Laurentine's heart was slamming in her ribcage. Mon Dieu, was this what her husband thought of her? Associating her with a man for whom she could not even bring herself to garner a polite thought, no matter all the years since she had known him during her time at Roses Bleues? But then again, Laur hadn't told Édouard of this, had she? He shared nothing—asked nothing—and in turn she had said nothing. That had been wrong of her, regardless of the deep rooted anger Édouard had and how he continued to treat her, she should not have hidden things from him. Atleast, she should have shared what she could, regardless of the insignificance.
He was her husband, he was more than any man could ever be to her. Of course she should not have hidden the matter concerning Charles Barbier from him.
"When we met—," He let out, his hands fisting. "You said you didn't—fuck, you didn't imply that you had—that there was someone else in your life. That dinner—you didn't say anything even then and I thought—"
"Édouard," Laur spoke softly, raising her right hand to hold the side of his face again.
His jaw tightened as he tried to move his face away, but once her palm touched skin he stopped and gave in, meeting her eyes with a fierceness as though he was ready to swallow whatever lie—he looked like he believed she was going to lie—she would give to him.
"Charles Barbier is only an acquaintaince," She managed, her blue eyes earnest. "Madame Camille introduced her nephew to all of us about four years ago because he had located to Paris and was looking to invest in a Conservatory. We all thought that was quite grand of him and he impressed all of us at first glance, but then before the week was over he had abandoned his plans and become interested in investing in a hotel chain. After that it was a resturant chain and then a circus, and now he believes he could try his hand at real estate."
Édouard exhaled through his nose, his eyes hardening, at the mention of Barbier or at Laur, she couldn't say.
"He has never been interesting to me, Édouard," Laur shook her head. "I've never cared about him at all. I don't understand why he would behave like he did. I don't feel anything for him. He has never been in my life the way you think he has."
Édouard's hazel eyes softened a little then, as he appeared to be drinking in her words.
"So please, don't think such harsh things about me," Laurentine's voice cracked. "I've always tried to be kind and good with everyone. With you, I know I make mistakes and force your anger and I'm so sorry for it. It has never been done purposefully and I just—"
It was then that Édouard's silk handkerchief wrapped palm grabbed hold of the side of her face, bringing her closer to him as her own hand on his face dropped to his shoulder.
"I've told you to never apologize to me for anything," He breathed, his forehead touching hers as her eyes fluttered close.

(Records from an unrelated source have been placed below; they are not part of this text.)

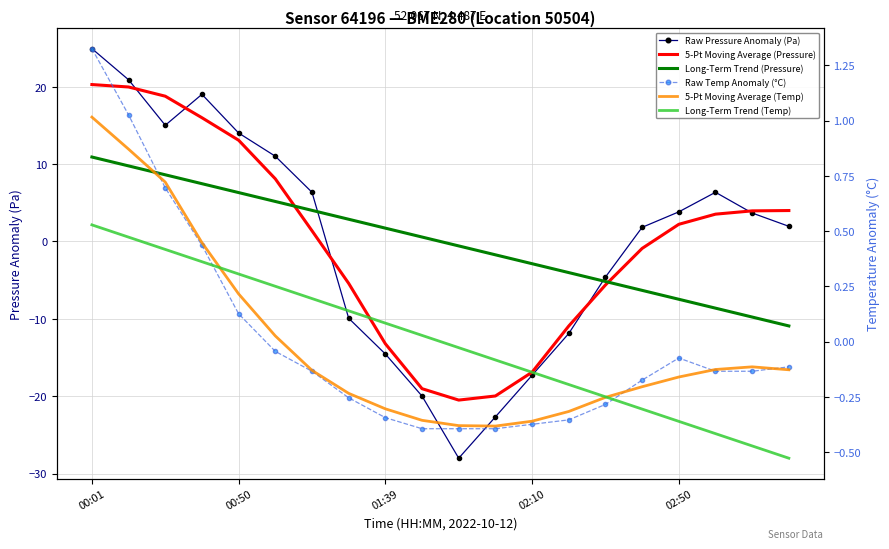

How many positive values does the 5-Pt Moving Average (Temp) series have?

6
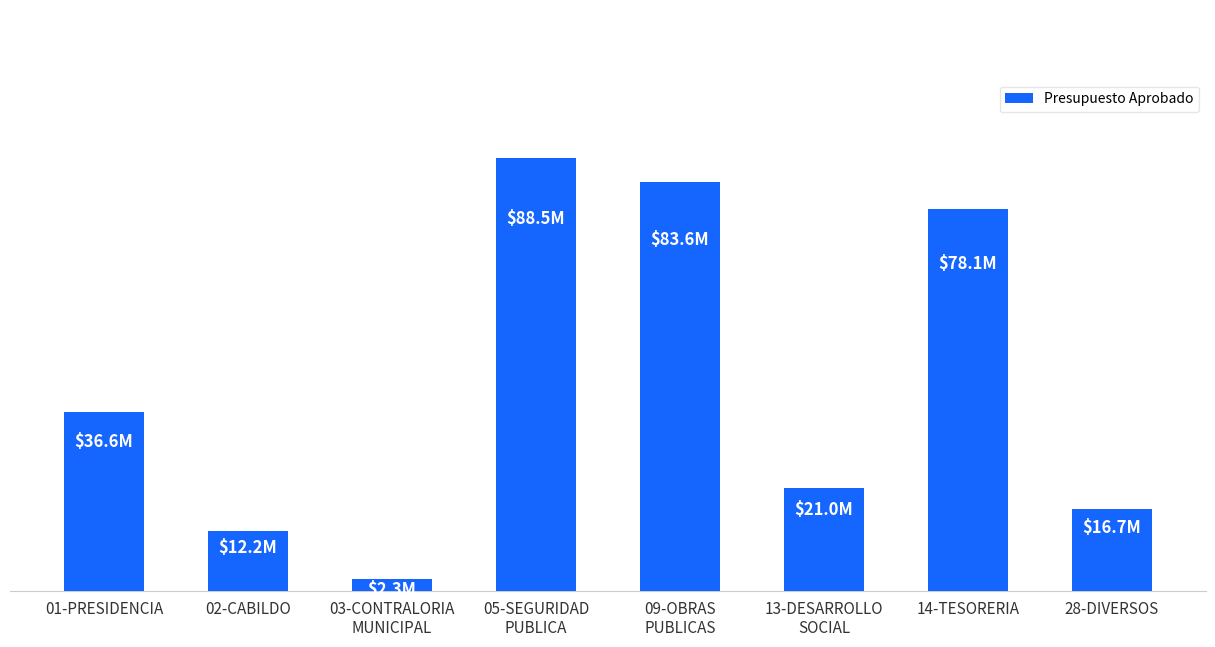

Does the chart contain any negative values?

No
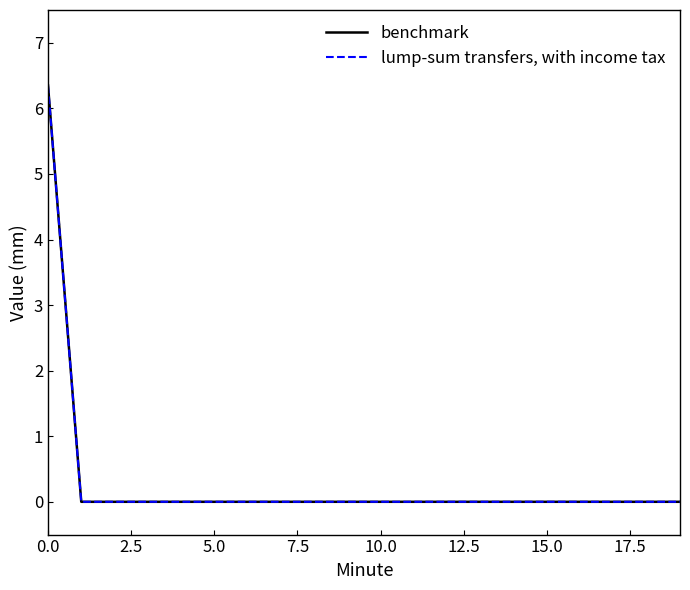

Is this an area chart (filled region under the line)?

No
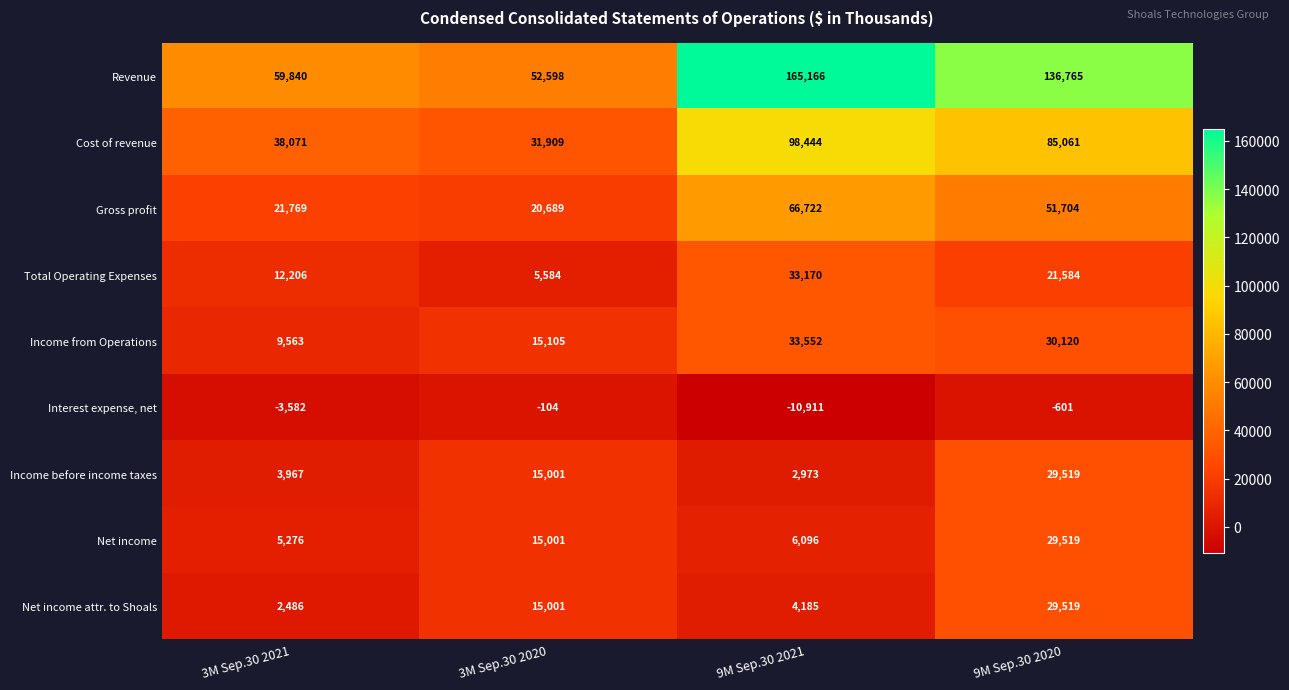

Which series changed the most between 3M Sep.30 2021 and 9M Sep.30 2021?

Revenue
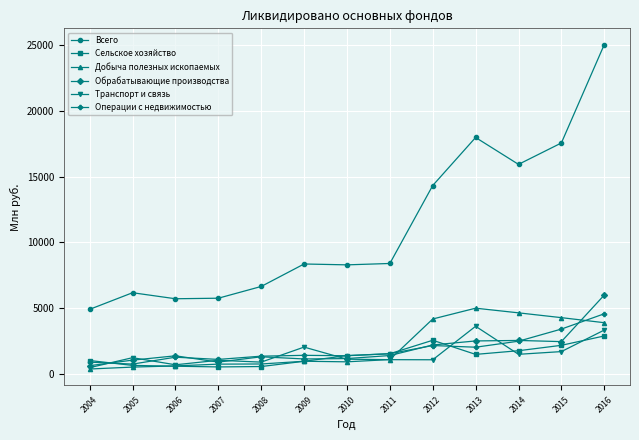

What is the difference between the highest and lowest values at 2007?

5236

"I'm the one at fault, Laur," He uttered then, letting go of her and moving away, his hand shaking—from the pain of his knuckles or from having to move away, Laur couldn't tell.
"If I'm angry and fucking up, I'm the one at fault. I'm the one who keeps making mistakes. You don't deserve any of this, which is why I need you to stay away. I'll give you this world and everything in it if you ask for it, I'll lay the stars down for you, Laur. And in return, please stay away so that I cannot hurt you, because the guilt of it will have me burying myself alive."